I don't know if this applies to you, but it doesn't hurt to be reminded.
Module 5 notes
I really like the first movement with the leg bent up at a ninety degree angle. The prescribed motion I think is great stretching out the glutes, low back and the internal and external rotators of the hip. The second movement will definitely take some practice to feel comfortable and the third felt for more natural for me though my wife has been rehabilitating her lower back and this is a heavy stretch for her right now. The spinal twist rocking is another example of how a lot of these movements have a positive effect on multiple areas at once.
Module 6 notes
With regards to both hands placed on the asis, for my partner, it was a little uncomfortable so I focused the pressure a little more to the out side and used the built in flexibility of this style of massage to adjust the technique. I found that the rocking from the under side and up the rib cage worked great for transitioning up and down the body. I found that my wife and both of my children enjoyed the reaching across and lifting the low back and hips technique. It’s a great addition to the other spinal twist movements.
Mod 7 notes
All though it was interesting to try with and practice on my partner (my wife) the first technique I think would most likely cause me trouble to use on the general public in my area of the world. I just don’t think they would be comfortable with putting them in the kind of positions necessary for me to ultimately use the technique. My partner did like the traction created during the second technique. Hand strength is definitely important for that one. For the third technique getting your knee in behind their knee is definitely needed so as to not cause pain in the calf muscle. I got positive feedback from the abdominal technique as being soothing.
Mod 8 notes
I really like the rib work. I’ve been doing a sort of stripping technique along the sides and back of the ribs during my massages and will add the rocking techniques in the future. My partner loves the sternum work, rib work is really soothing for the client. I agree, many people have stiff or restrictive shoulders and this works great to releasing all the way down from the head and neck. I will have to work on the figure 8 and getting low enough.
Mod 9 notes
I got my notes mixed up a little. But yes many clients have stiff, painful shoulders. The rocking and rolling and up and down shaking with some mild traction goes a long way towards releasing holding patterns.
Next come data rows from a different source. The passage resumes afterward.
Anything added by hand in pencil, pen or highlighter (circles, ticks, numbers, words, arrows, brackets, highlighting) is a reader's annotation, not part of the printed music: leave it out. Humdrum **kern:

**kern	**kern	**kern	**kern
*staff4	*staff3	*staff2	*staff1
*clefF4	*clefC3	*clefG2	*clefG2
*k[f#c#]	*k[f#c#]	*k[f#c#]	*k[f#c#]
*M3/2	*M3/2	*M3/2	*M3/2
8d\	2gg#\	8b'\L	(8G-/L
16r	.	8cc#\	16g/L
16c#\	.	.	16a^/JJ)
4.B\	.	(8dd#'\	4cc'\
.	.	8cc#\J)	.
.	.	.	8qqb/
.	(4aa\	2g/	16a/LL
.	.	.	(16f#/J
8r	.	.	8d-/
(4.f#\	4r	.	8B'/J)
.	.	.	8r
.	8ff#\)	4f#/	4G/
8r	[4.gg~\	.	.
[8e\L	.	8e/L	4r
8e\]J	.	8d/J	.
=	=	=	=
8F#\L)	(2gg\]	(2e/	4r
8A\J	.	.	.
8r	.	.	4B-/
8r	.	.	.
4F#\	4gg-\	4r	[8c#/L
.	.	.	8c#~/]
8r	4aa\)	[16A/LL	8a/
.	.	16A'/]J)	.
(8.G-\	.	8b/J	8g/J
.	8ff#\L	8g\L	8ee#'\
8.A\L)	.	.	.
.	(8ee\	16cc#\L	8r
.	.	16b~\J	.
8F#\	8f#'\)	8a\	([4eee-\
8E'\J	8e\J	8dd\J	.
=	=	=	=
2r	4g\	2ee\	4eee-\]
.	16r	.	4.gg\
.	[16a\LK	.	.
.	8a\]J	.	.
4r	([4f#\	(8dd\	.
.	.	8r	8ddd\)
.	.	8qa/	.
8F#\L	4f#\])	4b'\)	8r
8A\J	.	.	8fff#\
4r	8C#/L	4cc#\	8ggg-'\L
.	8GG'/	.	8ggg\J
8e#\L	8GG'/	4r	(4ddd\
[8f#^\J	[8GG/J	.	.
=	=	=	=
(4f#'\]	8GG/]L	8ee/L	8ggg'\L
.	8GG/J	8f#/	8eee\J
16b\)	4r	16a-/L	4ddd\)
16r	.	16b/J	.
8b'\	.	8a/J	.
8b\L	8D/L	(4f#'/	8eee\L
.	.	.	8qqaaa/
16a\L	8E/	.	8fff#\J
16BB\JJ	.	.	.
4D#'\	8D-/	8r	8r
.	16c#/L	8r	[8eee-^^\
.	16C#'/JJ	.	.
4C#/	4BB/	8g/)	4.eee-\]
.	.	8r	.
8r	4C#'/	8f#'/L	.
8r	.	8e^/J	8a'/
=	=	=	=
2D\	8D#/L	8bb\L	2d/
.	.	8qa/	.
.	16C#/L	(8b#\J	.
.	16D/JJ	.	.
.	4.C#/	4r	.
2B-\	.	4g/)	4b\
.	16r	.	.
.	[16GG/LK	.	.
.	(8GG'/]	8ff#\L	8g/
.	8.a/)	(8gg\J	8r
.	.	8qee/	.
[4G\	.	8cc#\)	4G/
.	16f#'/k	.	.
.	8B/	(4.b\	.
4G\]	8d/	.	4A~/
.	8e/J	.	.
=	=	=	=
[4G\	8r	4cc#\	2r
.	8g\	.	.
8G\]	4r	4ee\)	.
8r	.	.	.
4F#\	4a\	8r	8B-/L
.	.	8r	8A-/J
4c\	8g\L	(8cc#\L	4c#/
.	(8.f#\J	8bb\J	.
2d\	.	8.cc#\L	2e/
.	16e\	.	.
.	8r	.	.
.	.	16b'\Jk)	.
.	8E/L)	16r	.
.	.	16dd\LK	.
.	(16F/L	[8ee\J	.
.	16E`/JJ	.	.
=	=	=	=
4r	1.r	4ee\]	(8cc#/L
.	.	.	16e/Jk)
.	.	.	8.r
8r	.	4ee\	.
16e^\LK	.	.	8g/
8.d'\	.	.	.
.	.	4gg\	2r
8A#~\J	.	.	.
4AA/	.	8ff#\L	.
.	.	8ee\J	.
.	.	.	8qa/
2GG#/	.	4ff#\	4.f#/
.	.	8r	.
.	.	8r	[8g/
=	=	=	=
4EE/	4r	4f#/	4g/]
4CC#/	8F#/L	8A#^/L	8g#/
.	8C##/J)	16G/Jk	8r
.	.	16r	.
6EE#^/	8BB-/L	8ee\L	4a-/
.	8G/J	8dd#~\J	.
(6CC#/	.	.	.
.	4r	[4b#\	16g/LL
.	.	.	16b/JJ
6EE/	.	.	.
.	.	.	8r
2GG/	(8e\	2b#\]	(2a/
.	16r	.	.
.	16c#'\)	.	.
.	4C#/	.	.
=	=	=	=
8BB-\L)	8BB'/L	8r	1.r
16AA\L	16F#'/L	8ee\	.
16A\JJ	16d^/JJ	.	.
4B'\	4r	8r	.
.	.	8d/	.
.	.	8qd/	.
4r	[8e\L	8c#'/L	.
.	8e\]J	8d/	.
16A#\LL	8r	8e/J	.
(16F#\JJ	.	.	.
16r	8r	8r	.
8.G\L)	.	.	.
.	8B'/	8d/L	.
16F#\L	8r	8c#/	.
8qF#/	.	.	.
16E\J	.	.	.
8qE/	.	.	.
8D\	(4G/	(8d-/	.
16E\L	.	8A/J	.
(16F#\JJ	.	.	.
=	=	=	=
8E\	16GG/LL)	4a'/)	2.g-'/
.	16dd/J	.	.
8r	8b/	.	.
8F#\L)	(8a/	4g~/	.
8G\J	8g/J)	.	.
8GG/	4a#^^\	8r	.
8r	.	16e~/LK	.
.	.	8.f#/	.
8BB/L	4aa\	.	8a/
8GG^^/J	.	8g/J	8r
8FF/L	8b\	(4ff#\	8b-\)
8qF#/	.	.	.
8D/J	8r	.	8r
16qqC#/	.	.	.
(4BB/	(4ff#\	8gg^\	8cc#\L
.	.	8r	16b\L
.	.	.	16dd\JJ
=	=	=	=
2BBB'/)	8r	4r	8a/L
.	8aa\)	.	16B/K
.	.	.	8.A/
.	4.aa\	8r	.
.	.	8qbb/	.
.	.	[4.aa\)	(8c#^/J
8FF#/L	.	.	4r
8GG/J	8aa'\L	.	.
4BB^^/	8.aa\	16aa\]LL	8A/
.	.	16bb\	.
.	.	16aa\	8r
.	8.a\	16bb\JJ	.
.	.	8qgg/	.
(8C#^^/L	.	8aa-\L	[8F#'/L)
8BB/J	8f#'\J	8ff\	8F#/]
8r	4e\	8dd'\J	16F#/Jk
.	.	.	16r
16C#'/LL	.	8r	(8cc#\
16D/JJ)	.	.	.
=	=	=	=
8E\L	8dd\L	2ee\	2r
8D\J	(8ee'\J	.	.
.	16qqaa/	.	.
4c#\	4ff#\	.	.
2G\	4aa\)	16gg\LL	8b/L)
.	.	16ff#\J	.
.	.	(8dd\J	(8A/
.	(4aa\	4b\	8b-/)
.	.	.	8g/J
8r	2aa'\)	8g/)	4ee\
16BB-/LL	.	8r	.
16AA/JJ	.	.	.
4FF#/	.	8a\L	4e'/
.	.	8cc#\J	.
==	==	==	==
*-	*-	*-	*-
Because they effect the entire upper back including the levator scapula you can also get relief from neck pain.
Mod 10 notes
Sacrum work does feel great. I’ve already begun integrating these techniques into my practice. I normally do trigger point work around the sacrum and glutes along with broad pressure on the sacrum and put all together people love it. I’ll try the kneeling on some of my athlete clients. Rocking with pressure walking up and down the spine is a definite winner.
Mod 11 notes
I have to say that throughout this process my wife has been really fortunate to be my practice partner. She’s really enjoyed it. The walking, the cross friction side by side heal of the hands was all welcome and she got relief from chronic tightness in her upper back with the finger tips technique. I know just the client to use the scapula technique on.